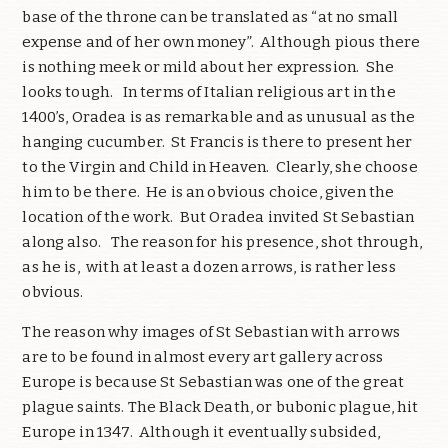
base of the throne can be translated as “at no small
expense and of her own money”. Although pious there
is nothing meek or mild about her expression. She
looks tough. In terms of Italian religious art in the
1400’s, Oradea is as remarkable and as unusual as the
hanging cucumber. St Francis is there to present her
to the Virgin and Child in Heaven. Clearly, she choose
him to be there. He is an obvious choice, given the
location of the work. But Oradea invited St Sebastian
along also. The reason for his presence, shot through,
as he is, with at least a dozen arrows, is rather less
obvious.
The reason why images of St Sebastian with arrows
are to be found in almost every art gallery across
Europe is because St Sebastian was one of the great
plague saints. The Black Death, or bubonic plague, hit
Europe in 1347. Although it eventually subsided,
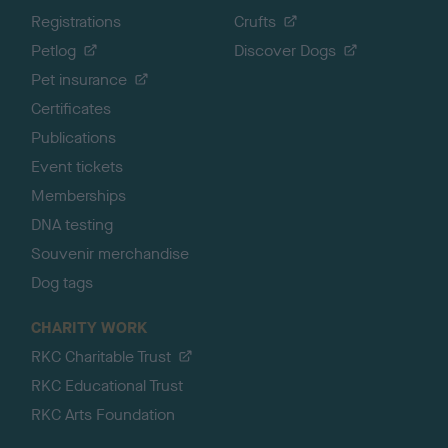
Registrations
Crufts
Petlog
Discover Dogs
Pet insurance
Certificates
Publications
Event tickets
Memberships
DNA testing
Souvenir merchandise
Dog tags
CHARITY WORK
RKC Charitable Trust
RKC Educational Trust
RKC Arts Foundation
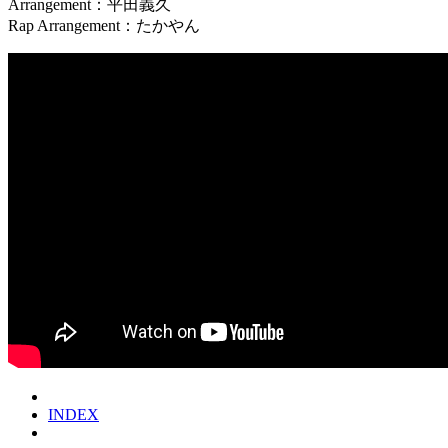
Arrangement：平田義久
Rap Arrangement：たかやん
INDEX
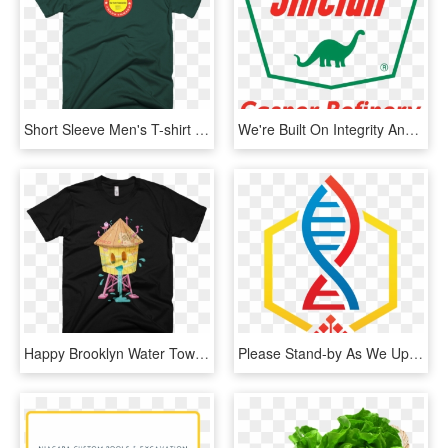
Short Sleeve Men's T-shirt Kiss Emoji, Emoji Man, - They Want Our Rhythm But Not Our Blues, HD Png Download
We're Built On Integrity And Loyalty, Treating Our - Sinclair Oil, HD Png Download
Happy Brooklyn Water Tower - They Want Our Rhythm But Not Our Blues, HD Png Download
Please Stand-by As We Update Our Website - Graphic Design, HD Png Download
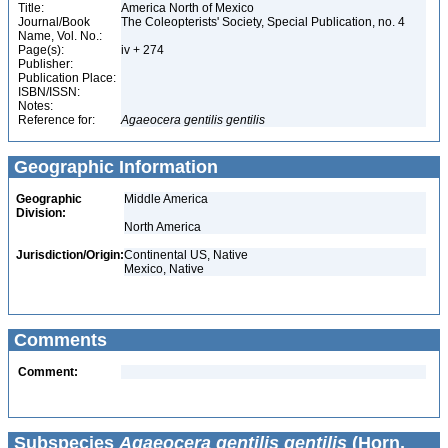
Title:
America North of Mexico
Journal/Book
The Coleopterists' Society, Special Publication, no. 4
Name, Vol. No.:
Page(s):
iv + 274
Publisher:
Publication Place:
ISBN/ISSN:
Notes:
Reference for:
Agaeocera
gentilis
gentilis
Geographic Information
Geographic
Middle America
Division:
North America
Jurisdiction/Origin:
Continental US, Native
Mexico, Native
Comments
Comment:
Subspecies
Agaeocera gentilis gentilis
(Horn,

──────

### Work to be completed:
Return every line of the material from the one containing "Arrangement：平田義久" down to the one containing "Please Stand-by As", both included, unchanged. Leave the pictures out.

### Response to the task:
Arrangement：平田義久
Rap Arrangement：たかやん
INDEX
Short Sleeve Men's T-shirt Kiss Emoji, Emoji Man, - They Want Our Rhythm But Not Our Blues, HD Png Download
We're Built On Integrity And Loyalty, Treating Our - Sinclair Oil, HD Png Download
Happy Brooklyn Water Tower - They Want Our Rhythm But Not Our Blues, HD Png Download
Please Stand-by As We Update Our Website - Graphic Design, HD Png Download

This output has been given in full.